● **Task prompt**: Convert the lines of the listing into a Markdown table with the columns "Row" and "Line," numbering each row and skipping blank lines. Leave the pictures out of the table.

(Stored items)

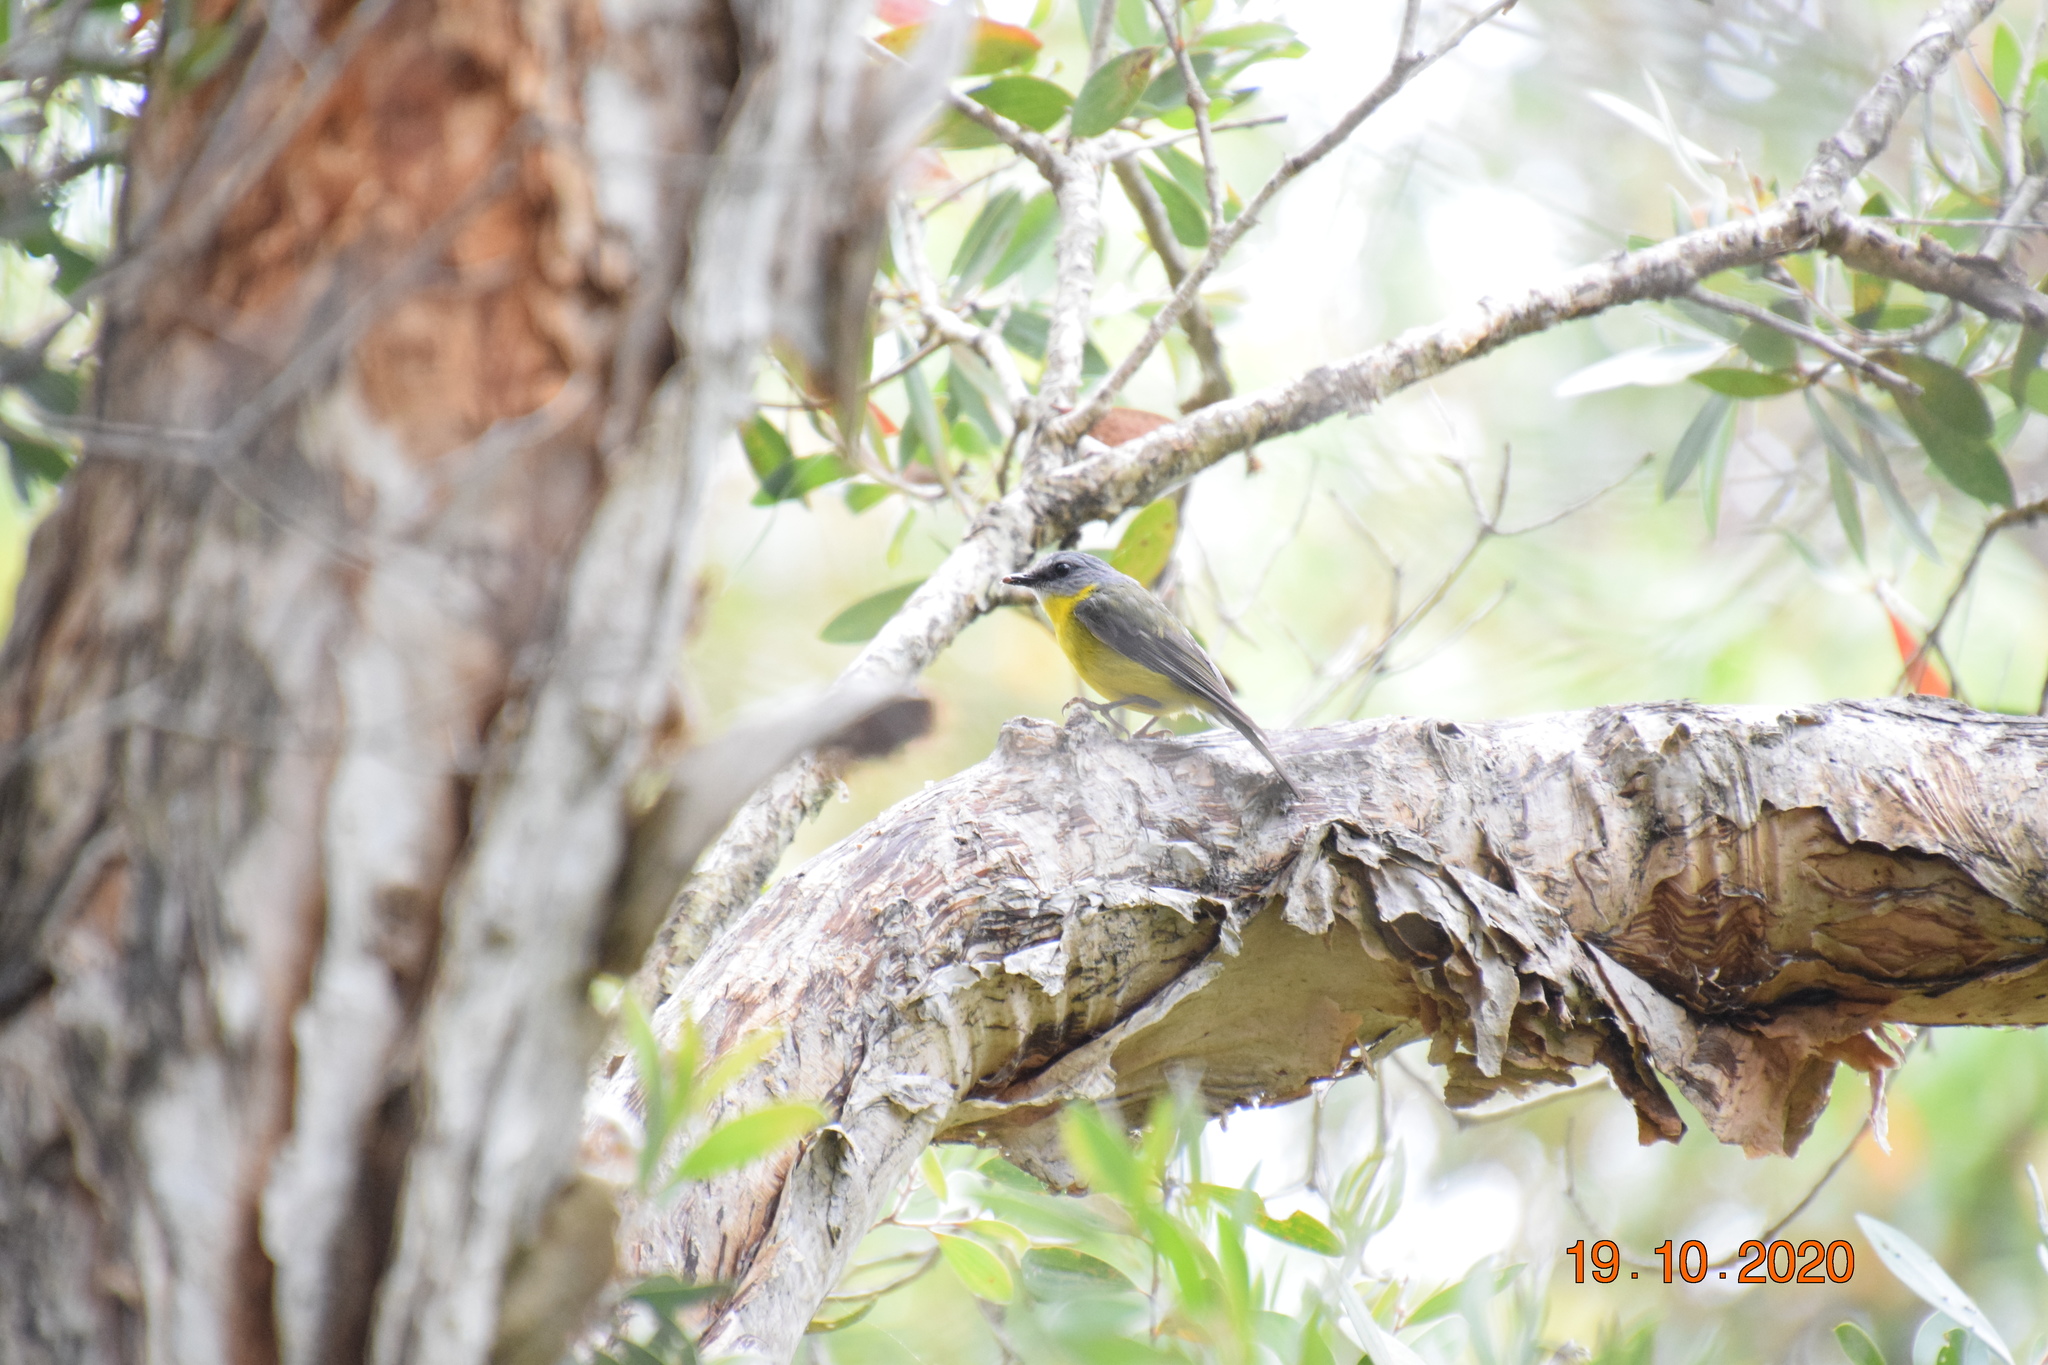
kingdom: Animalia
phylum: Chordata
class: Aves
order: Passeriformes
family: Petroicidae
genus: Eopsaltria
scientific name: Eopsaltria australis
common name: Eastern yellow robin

● **Solution for this task**:
| Row | Line |
|---|---|
| 1 | kingdom: Animalia |
| 2 | phylum: Chordata |
| 3 | class: Aves |
| 4 | order: Passeriformes |
| 5 | family: Petroicidae |
| 6 | genus: Eopsaltria |
| 7 | scientific name: Eopsaltria australis |
| 8 | common name: Eastern yellow robin |